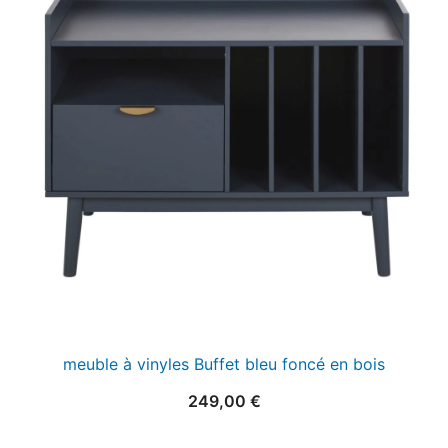
meuble à vinyles Buffet bleu foncé en bois
249,00
€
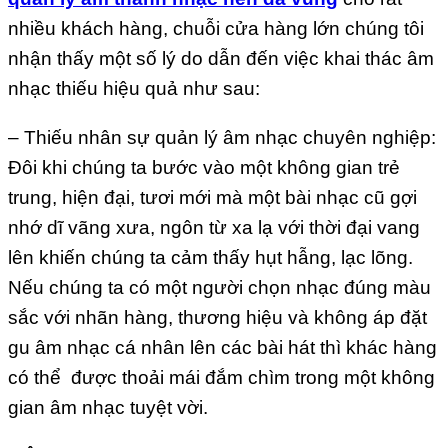
nhiều khách hàng, chuỗi cửa hàng lớn chúng tôi
nhận thấy một số lý do dẫn đến việc khai thác âm
nhạc thiếu hiệu quả như sau:
– Thiếu nhân sự quản lý âm nhạc chuyên nghiệp:
Đôi khi chúng ta bước vào một không gian trẻ
trung, hiện đại, tươi mới mà một bài nhạc cũ gợi
nhớ dĩ vãng xưa, ngôn từ xa lạ với thời đại vang
lên khiến chúng ta cảm thấy hụt hẫng, lạc lõng.
Nếu chúng ta có một người chọn nhạc đúng màu
sắc với nhãn hàng, thương hiệu và không áp đặt
gu âm nhạc cá nhân lên các bài hát thì khác hàng
có thể được thoải mái đắm chìm trong một không
gian âm nhạc tuyệt vời.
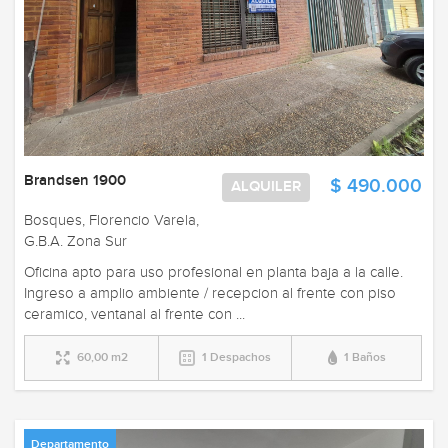
Brandsen 1900
$ 490.000
ALQUILER
Bosques, Florencio Varela,
G.B.A. Zona Sur
Oficina apto para uso profesional en planta baja a la calle.
Ingreso a amplio ambiente / recepcion al frente con piso
ceramico, ventanal al frente con ...
60,00 m2
1 Despachos
1 Baños
Departamento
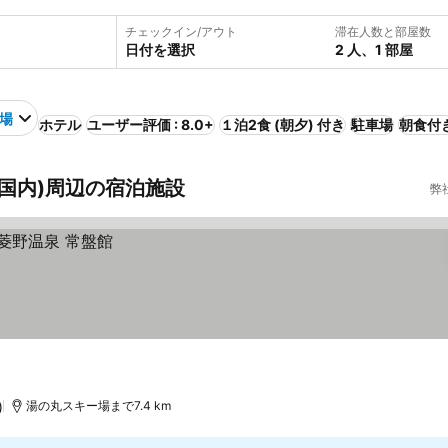
チェックイン/アウト
滞在人数と部屋数
日付を選択
2 人、1 部屋
場
ホテル
ユーザー評価 : 8.0+
１泊2食 (朝夕) 付き
駐車場
朝食付
 国内)周辺の宿泊施設
弊
)
湯の丸スキー場まで7.4 km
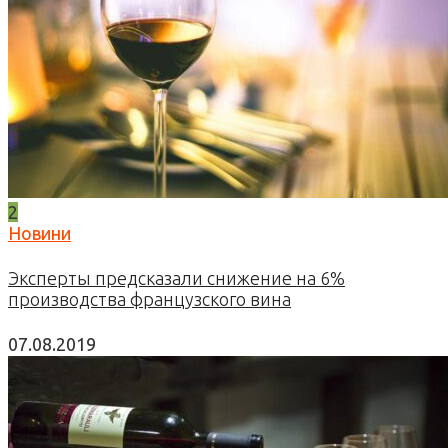
2
Новини
Эксперты предсказали снижение на 6%
производства французского вина
07.08.2019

* ACTIVITY
All lines of the material above should be returned unchanged, but no pictures should be included.

* SOLUTION TO THE PROBLEM
meuble à vinyles Buffet bleu foncé en bois
249,00
€
nhiều khách hàng, chuỗi cửa hàng lớn chúng tôi
nhận thấy một số lý do dẫn đến việc khai thác âm
nhạc thiếu hiệu quả như sau:
– Thiếu nhân sự quản lý âm nhạc chuyên nghiệp:
Đôi khi chúng ta bước vào một không gian trẻ
trung, hiện đại, tươi mới mà một bài nhạc cũ gợi
nhớ dĩ vãng xưa, ngôn từ xa lạ với thời đại vang
lên khiến chúng ta cảm thấy hụt hẫng, lạc lõng.
Nếu chúng ta có một người chọn nhạc đúng màu
sắc với nhãn hàng, thương hiệu và không áp đặt
gu âm nhạc cá nhân lên các bài hát thì khác hàng
có thể được thoải mái đắm chìm trong một không
gian âm nhạc tuyệt vời.
Brandsen 1900
$ 490.000
ALQUILER
Bosques, Florencio Varela,
G.B.A. Zona Sur
Oficina apto para uso profesional en planta baja a la calle.
Ingreso a amplio ambiente / recepcion al frente con piso
ceramico, ventanal al frente con ...
60,00 m2
1 Despachos
1 Baños
Departamento
チェックイン/アウト
滞在人数と部屋数
日付を選択
2 人、1 部屋
場
ホテル
ユーザー評価 : 8.0+
１泊2食 (朝夕) 付き
駐車場
朝食付
 国内)周辺の宿泊施設
弊
)
湯の丸スキー場まで7.4 km
2
Новини
Эксперты предсказали снижение на 6%
производства французского вина
07.08.2019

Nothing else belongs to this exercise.